Hello. Thanks for writing in. My name is***** and I would be happy to help you. I am not set up to do phone calls but would be happy to answer any questions you do have online. In order to give an informative and concise answer, it may take a few minutes before I respond back to you, so don't be alarmed if you don't hear back immediately if you have responded back to me within 10 minutes of my response. I do have a couple more questions, though, to see if I can better assess your situation.

Is she licking at the area or limping on that limb?

Is it possible for you to take a picture of the area and post it or attach it to your next message?
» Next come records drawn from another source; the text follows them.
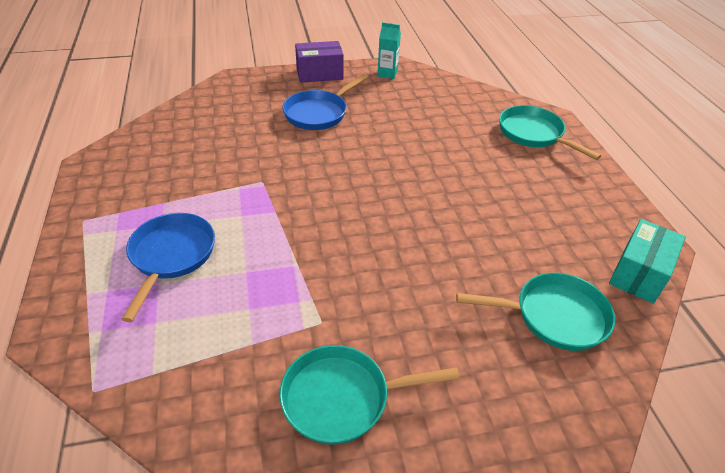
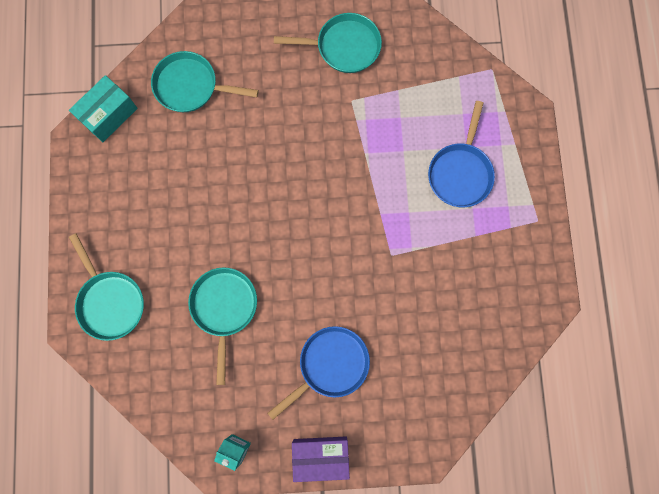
camera: 170 degrees left, 35 degrees up
none -> turquoise pan [188,267,257,385]

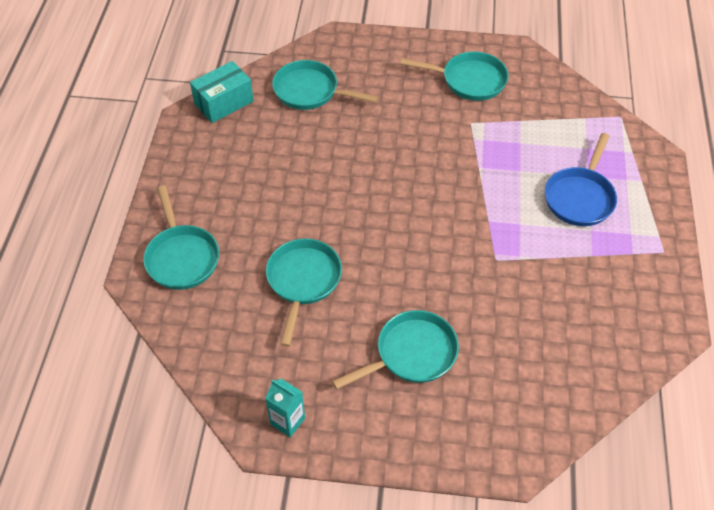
camera: 10 degrees right, 25 degrees down
blue pan [267,326,370,420] -> turquoise pan [332,310,459,390]
purple box [292,436,350,482] -> none

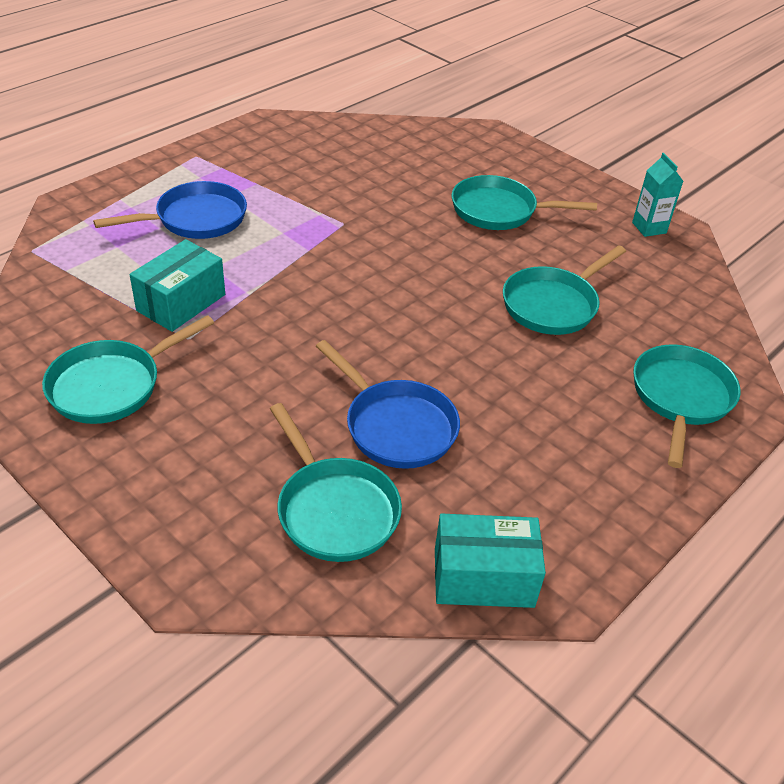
camera: 145 degrees left, 10 degrees down
turquoise pan [400,52,509,101] -> turquoise pan turned 90 degrees counterclockwise [42,315,214,424]
none -> turquoise box [129,239,225,332]
none -> blue pan [316,340,460,469]

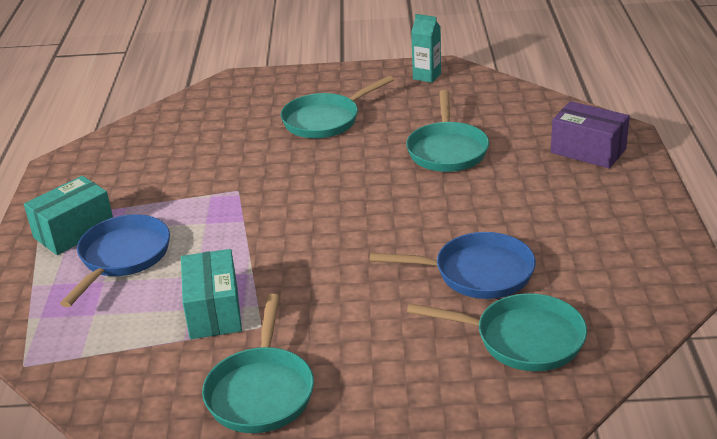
camera: 40 degrees left, 10 degrees down
turquoise box [435,514,546,608] -> turquoise box moved to [24,176,113,255]
turquoise pan [633,344,741,468] -> purple box [551,101,630,168]

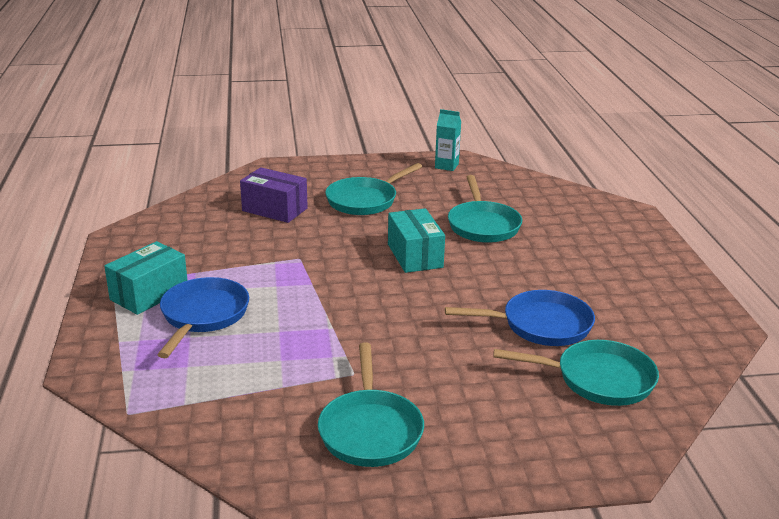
camera: 10 degrees left, 5 degrees down
turquoise box [181,249,242,339] -> turquoise box moved to [388,208,445,273]
purple box [551,101,630,168] -> purple box moved to [240,167,308,223]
Customer: replied 3 months ago.
She will lick it off and on. No limp what so ever. Can't send pictures
Expert:  Dr. John replied 3 months ago.

Ok. No problem. I do need to ask you a few question to see if I can get a better visualization of what is going on?

Is there any hair loss or redness on these toes?

Are the toes swollen or painful if you apply pressure to them?

Is either toe entirely back, or just has a small area of black color?

Does it seem like the black color is more pigmentation to the skin or like the skin is dying?

Customer: replied 3 months ago.
Toes are entirely black, does not seem to be any pain. I don't believe the skin is dying, however there is hair loss.
Expert:  Dr. John replied 3 months ago.

Thanks for the information. So, it sounds like the change in skin color with due to her licking the toes. If they lick or scratch certain areas of their skin enough, the skin will develop a black pigment. It is often seen in dogs with bad allergies. The only other reasons for the skin to turn black is due to a cancerous tumor called a melanoma, which this doesn't sound like, or lack of blood flow and necrotic/dying skin. The latter would definitely produce more symptoms. Now the reason for the licking can vary. Most dogs will lick their toes for 1 of 2 reasons. The first being environmental allergies. The second being an anxiety/boredom/OCD behavior. Now they may lick if the toes are painful from arthritis, an injury or even cancer (uncommon to see it in the toes), but it just doesn't sound like either of those are the case. Usually more toes, and even paws, are affected with allergies, but you cannot rule it out just based on that. You can try cleaning the toes daily in an antiseptic called Hibicleans (leave it on for 10 minutes) or even wiping the paws with a benzoyl peroxide wipe (many acne wipes) after coming in from outside. My recommendation, though, would be to have your vet evaluate him to see if it is an allergy because they may need to get him on medication to control that. I would also want to make sure the toes are not infected (if there is black around the nail base, there could sometimes be a toenail infection, but the entire toe shouldn't be black). If not deemed an allergy, they may want to put him on a course of medication for OCD/anxiety behavior to see if that helps. Please let me know if you have any other questions or concerns. Hope this helps.

My goal is to make sure that you get all your question answered and all the information you need. If you are satisfied with my answer, PLEASE RATE IT. Rating it is the only way I get credit for helping you. If you feel like it is not helpful to you, or if there is more information you need, please respond back to me before rating. Realize that our conversation is not intended to diagnose or treat a condition. There has to be a valid veterinary-client-patient relationship established with an exam, according to law. You should always follow up with your vet.

Expert:  Dr. John replied 3 months ago.
Hi Thomas,

I'm just following up on our conversation about your pet. How is everything going?